When I was moving into my current apartment, the aunt of my roommate stated that during the apartment viewing the property manager mentioned that the other two tenants were Indian. Aside from the fact that our other roommate is Persian, NOT Indian, it was clear that the label of ‘Indian’ never leaves me. In addition to their urgency to find a place, they signed feeling comfortable that their daughter/ niece would be with other Indians.

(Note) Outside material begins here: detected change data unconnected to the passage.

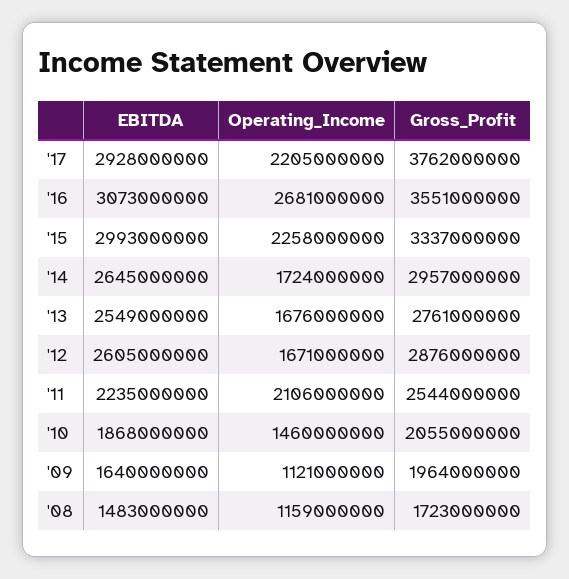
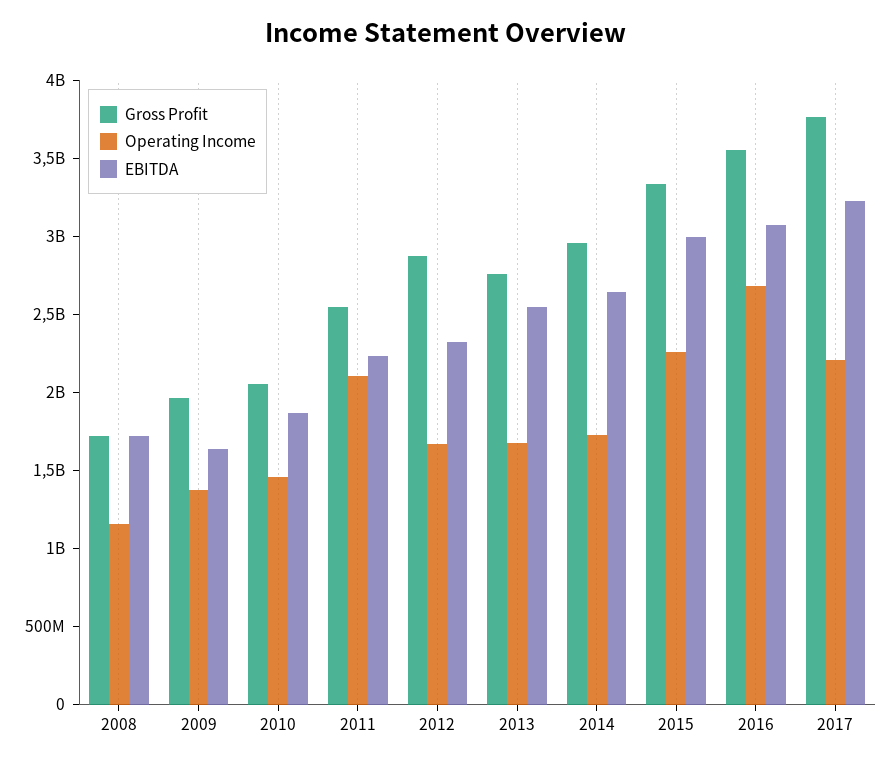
  {
    "EBITDA": {
-     "'17": 2928000000,
+     "'17": 3200000000,
      "'16": 3073000000,
      "'15": 2993000000,
      "'14": 2645000000,
      "'13": 2549000000,
-     "'12": 2605000000,
+     "'12": 2300000000,
      "'11": 2235000000,
      "'10": 1868000000,
      "'09": 1640000000,
-     "'08": 1483000000
+     "'08": 1700000000
    },
    "Operating_Income": {
      "'17": 2205000000,
      "'16": 2681000000,
      "'15": 2258000000,
      "'14": 1724000000,
      "'13": 1676000000,
      "'12": 1671000000,
      "'11": 2106000000,
      "'10": 1460000000,
-     "'09": 1121000000,
+     "'09": 1400000000,
      "'08": 1159000000
    },
    "Gross_Profit": {
      "'17": 3762000000,
      "'16": 3551000000,
      "'15": 3337000000,
      "'14": 2957000000,
      "'13": 2761000000,
      "'12": 2876000000,
      "'11": 2544000000,
      "'10": 2055000000,
      "'09": 1964000000,
      "'08": 1723000000
    }
  }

This really bothers me. My skin has not grown thick enough yet for this to roll off my back, and I don’t know if I want to get to the point where I brush off instances like this as just a part of life. Why must I be labelled according to what others see me as. Why am I not allowed to classify myself? To some, I’m not a “real” Canadian while to others I’m not a “real” Indian. When I am in the presence of those who think I’m not a “real” Canadian, I feel the pressure to subvert any Indian-ness or foreign-ness about myself. When I am in the presence of those who think I’m not a “real” Indian, I feel the pressure to subvert my liberal and “non-traditional” values. This pressure gets stronger and stronger as I age. Why? Shouldn’t it be the other way around? Shouldn’t ignorance be left in the past, not emphasized in the future? Was I just too young and ignorant to recognize the racism around me? Why must I feel this constraint?

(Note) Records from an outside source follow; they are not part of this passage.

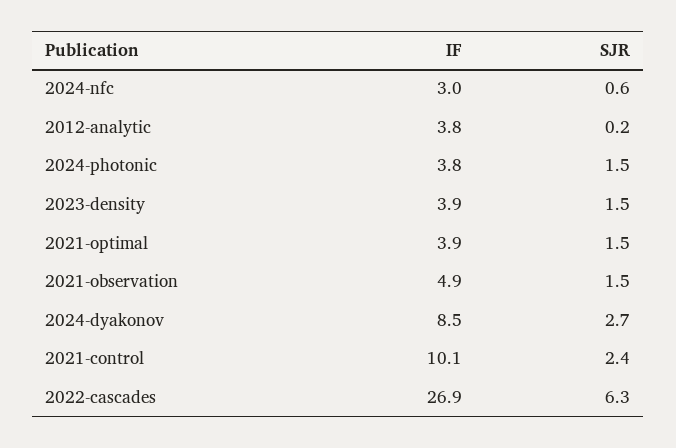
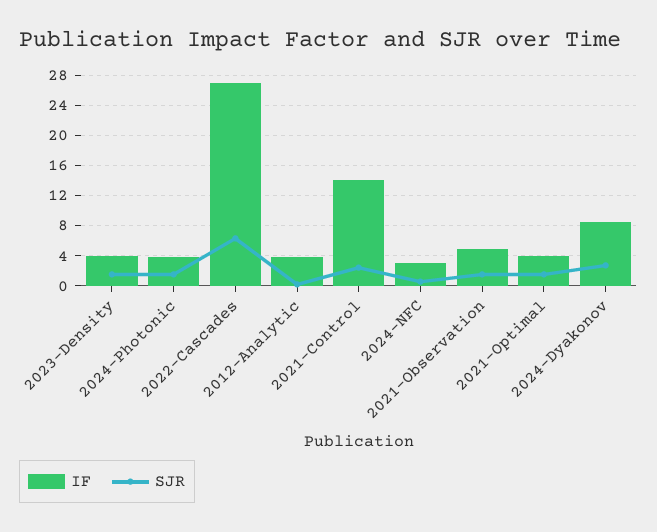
  {
    "IF": {
      "2024-nfc": 3,
      "2012-analytic": 3.8,
      "2024-photonic": 3.8,
      "2023-density": 3.9,
      "2021-optimal": 3.9,
      "2021-observation": 4.9,
      "2024-dyakonov": 8.5,
-     "2021-control": 10.1,
+     "2021-control": 14,
      "2022-cascades": 26.9
    },
    "SJR": {
      "2024-nfc": 0.6,
      "2012-analytic": 0.2,
      "2024-photonic": 1.5,
      "2023-density": 1.5,
      "2021-optimal": 1.5,
      "2021-observation": 1.5,
      "2024-dyakonov": 2.7,
      "2021-control": 2.4,
      "2022-cascades": 6.3
    }
  }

I feel very angry. I’m angry that despite every individual having to create their own identity as part of life, mine feels the majority of the constraint based upon my “race”. I recognize that the fact that my able-bodied-ness and heterosexual-ness fits into the norms of this society, leaving me with less constraints from those categories. I also recognize that everyone feels constraints, even the privileged in society. BUT in a country that praises itself for being so open to multiculturalism, why to the ‘multies’ feel that their culture must fit the extremes rather than encompass a compilation of various sources? Why can’t who I am be reflective of myself as a person than the associations regarded with the colour of my skin, or my facial structure.

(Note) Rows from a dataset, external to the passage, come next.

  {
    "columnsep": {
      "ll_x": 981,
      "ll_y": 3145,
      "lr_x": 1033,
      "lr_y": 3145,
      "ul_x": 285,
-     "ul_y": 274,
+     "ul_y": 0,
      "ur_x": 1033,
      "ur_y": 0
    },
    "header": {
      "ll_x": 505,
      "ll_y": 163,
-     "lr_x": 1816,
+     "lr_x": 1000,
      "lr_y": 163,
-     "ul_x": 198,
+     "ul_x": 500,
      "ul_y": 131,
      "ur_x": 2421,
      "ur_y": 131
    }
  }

I really hate “the call”. I hate it so much. I hate that I have to smile back at those who label me because by calling them on it, I would be the aggressor. Do they know that when such vulgarity comes out of their mouth with such a sweet expression plastered on their face, that it takes so much effort for me to unclench my fist? Do they know how much bitterness I harbour?

I took my complaints to God. He already knows. It’s just part of life…part of the unfairness of this world…part of the hate and ignorance…part of the insensitivity…just part of life. At least I have Him. At least I have the retreat that unbelievers don’t have. I am able to dwell in His presence just as I am - no labels, just me. My God has no face, and when I stand in front of Him, neither do I.